In this study, we are using the most powerful data mining techniques, such as Decision Trees (DT), Artificial Neural Networks (ANN), and Support Vector Machine (SVM), to create classification models that can identify the high-risk COPD patients who are most likely to be readmitted to the hospital within 30 days of discharge. Many researches have considered unplanned readmission.
However, there is still a clear lack of evidence of their usefulness. One of the reported explanations of the studies' inefficiency is that they spent time looking for the incorrect group of patients (i.e., patients with low risk of readmission). As a result, there is a great need for dependable prediction models capable of precisely identifying high-risk patients in the most efficient manner, enabling healthcare stakeholders to react appropriately.
IV. MODULES OF WORK
To carry out the aforementioned project, we created the modules listed below.
XGBoost (extreme Gradient Boosting): The XGBoost (extreme Gradient Boosting) technique is a popular and efficient open-source version of the gradient boosted trees algorithm. Gradient boosting is a supervised learning approach that combines an ensemble of estimates from a collection of simpler and weaker models to try to correctly predict a target variable.

-----

** WHAT TO WORK ON **
A. Name the data mining techniques listed in the first sentence of the COPD readmission passage.
B. Reproduce the COPD readmission passage verbatim, beginning at the words "However, there is" and stopping after "modules listed below.".
The rows are taken from a separate source.

** GIVEN DATA **
-----

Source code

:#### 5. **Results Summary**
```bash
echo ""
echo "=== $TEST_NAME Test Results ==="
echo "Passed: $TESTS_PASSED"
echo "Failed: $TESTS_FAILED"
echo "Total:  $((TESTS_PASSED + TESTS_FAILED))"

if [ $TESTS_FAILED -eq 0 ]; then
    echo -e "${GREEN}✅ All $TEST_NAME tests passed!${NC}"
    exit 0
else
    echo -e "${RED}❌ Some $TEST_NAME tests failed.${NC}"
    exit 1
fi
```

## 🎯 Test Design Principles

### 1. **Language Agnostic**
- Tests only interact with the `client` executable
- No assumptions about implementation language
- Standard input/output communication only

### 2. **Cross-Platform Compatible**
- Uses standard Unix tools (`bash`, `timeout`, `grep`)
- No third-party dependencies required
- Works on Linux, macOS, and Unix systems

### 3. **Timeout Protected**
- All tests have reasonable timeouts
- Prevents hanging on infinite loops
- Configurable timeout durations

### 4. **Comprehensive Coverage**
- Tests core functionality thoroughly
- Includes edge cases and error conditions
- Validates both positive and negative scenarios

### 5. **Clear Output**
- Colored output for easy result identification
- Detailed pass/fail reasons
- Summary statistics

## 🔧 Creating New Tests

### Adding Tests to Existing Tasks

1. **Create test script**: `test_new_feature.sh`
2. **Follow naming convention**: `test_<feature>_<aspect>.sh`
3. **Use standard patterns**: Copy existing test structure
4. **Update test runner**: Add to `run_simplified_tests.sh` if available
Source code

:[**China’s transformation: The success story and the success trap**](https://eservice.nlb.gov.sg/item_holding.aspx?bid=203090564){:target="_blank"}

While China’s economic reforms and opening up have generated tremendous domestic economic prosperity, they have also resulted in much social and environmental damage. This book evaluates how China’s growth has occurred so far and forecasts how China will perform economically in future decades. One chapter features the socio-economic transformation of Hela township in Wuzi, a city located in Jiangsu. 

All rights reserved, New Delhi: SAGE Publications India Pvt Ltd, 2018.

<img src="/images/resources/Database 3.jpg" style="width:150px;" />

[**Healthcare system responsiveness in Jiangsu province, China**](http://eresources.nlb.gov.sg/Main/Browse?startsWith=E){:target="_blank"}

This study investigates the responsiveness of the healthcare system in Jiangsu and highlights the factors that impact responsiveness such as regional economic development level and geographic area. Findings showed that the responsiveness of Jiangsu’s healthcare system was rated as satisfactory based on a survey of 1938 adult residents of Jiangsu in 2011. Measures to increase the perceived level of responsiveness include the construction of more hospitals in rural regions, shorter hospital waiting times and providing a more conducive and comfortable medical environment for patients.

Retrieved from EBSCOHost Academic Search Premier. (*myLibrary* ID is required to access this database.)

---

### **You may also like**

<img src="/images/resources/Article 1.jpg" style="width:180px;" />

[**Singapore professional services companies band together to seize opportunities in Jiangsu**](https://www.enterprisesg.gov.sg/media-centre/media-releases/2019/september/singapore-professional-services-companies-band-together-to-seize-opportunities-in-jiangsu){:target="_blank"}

-----

** ANSWERS TO THE TASKS **
A. Decision Trees (DT), Artificial Neural Networks (ANN), Support Vector Machine (SVM)

B.
However, there is still a clear lack of evidence of their usefulness. One of the reported explanations of the studies' inefficiency is that they spent time looking for the incorrect group of patients (i.e., patients with low risk of readmission). As a result, there is a great need for dependable prediction models capable of precisely identifying high-risk patients in the most efficient manner, enabling healthcare stakeholders to react appropriately.
IV. MODULES OF WORK
To carry out the aforementioned project, we created the modules listed below.